───── RECORDED INFORMATION ─────

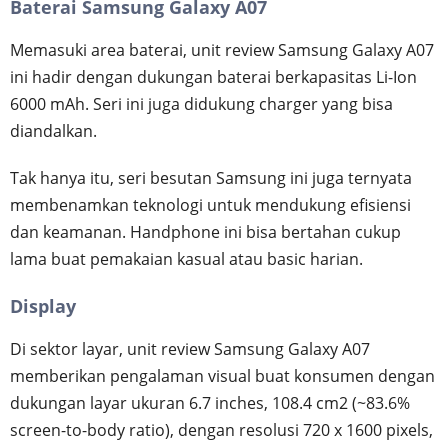
Baterai Samsung Galaxy A07
Memasuki area baterai, unit review Samsung Galaxy A07
ini hadir dengan dukungan baterai berkapasitas Li-Ion
6000 mAh. Seri ini juga didukung charger yang bisa
diandalkan.
Tak hanya itu, seri besutan Samsung ini juga ternyata
membenamkan teknologi untuk mendukung efisiensi
dan keamanan. Handphone ini bisa bertahan cukup
lama buat pemakaian kasual atau basic harian.
Display
Di sektor layar, unit review Samsung Galaxy A07
memberikan pengalaman visual buat konsumen dengan
dukungan layar ukuran 6.7 inches, 108.4 cm2 (~83.6%
screen-to-body ratio), dengan resolusi 720 x 1600 pixels,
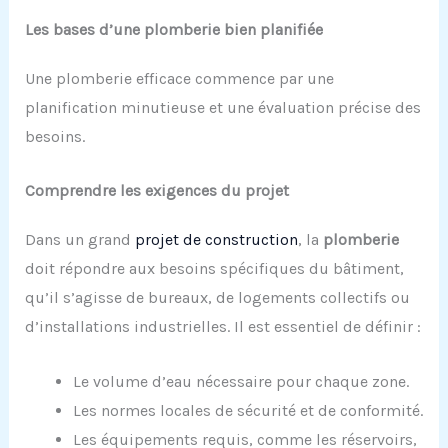
Les bases d’une plomberie bien planifiée
Une plomberie efficace commence par une
planification minutieuse et une évaluation précise des
besoins.
Comprendre les exigences du projet
Dans un grand
projet de construction
, la
plomberie
doit répondre aux besoins spécifiques du bâtiment,
qu’il s’agisse de bureaux, de logements collectifs ou
d’installations industrielles. Il est essentiel de définir :
Le volume d’eau nécessaire pour chaque zone.
Les normes locales de sécurité et de conformité.
Les équipements requis, comme les réservoirs,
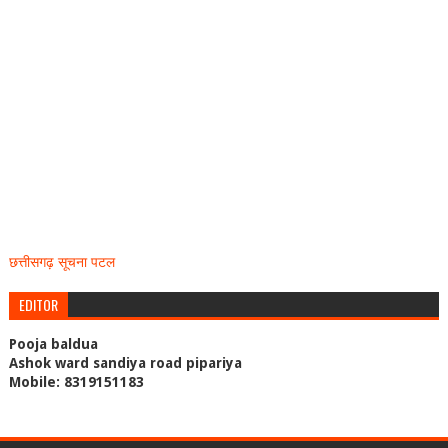
छत्तीसगढ़ सूचना पटल
EDITOR
Pooja baldua
Ashok ward sandiya road pipariya
Mobile: 8319151183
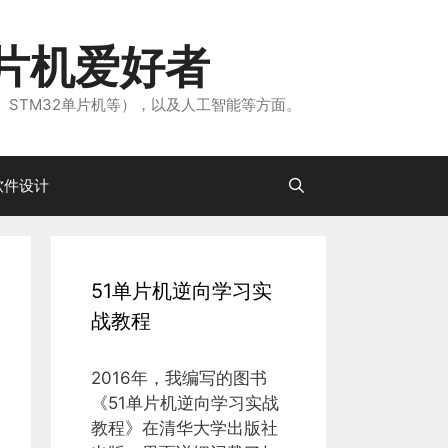
片机爱好者
、STM32单片机等），以及人工智能等方面。
软件设计
51单片机逆向学习实
战教程
2016年，我编写的图书
《51单片机逆向学习实战
教程》在清华大学出版社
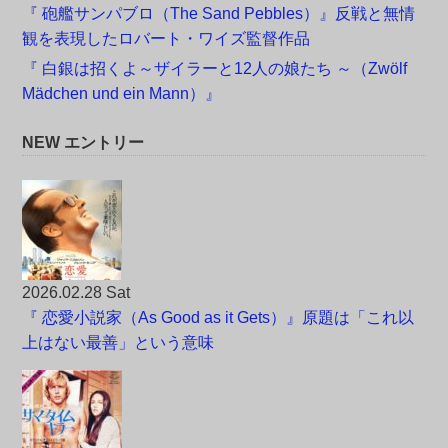
『 砲艦サンパブロ（The Sand Pebbles）』反戦と無情
観を表現したロバート・ワイズ監督作品
『 白銀は招くよ～ザイラーと12人の娘たち ～（Zwölf
Mädchen und ein Mann）』
NEW エントリー
2026.02.28 Sat
『 恋愛小説家（As Good as it Gets）』原題は「これ以
上はない最善」という意味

─────

> _PROBLEM TO WORK ON_: When you reach the line containing "Mädchen und ein Mann）』" in the data above, retype it and each line after it through the final one, exactly as written.

> _RESPONSE TO THIS TASK_:
Mädchen und ein Mann）』
NEW エントリー
2026.02.28 Sat
『 恋愛小説家（As Good as it Gets）』原題は「これ以
上はない最善」という意味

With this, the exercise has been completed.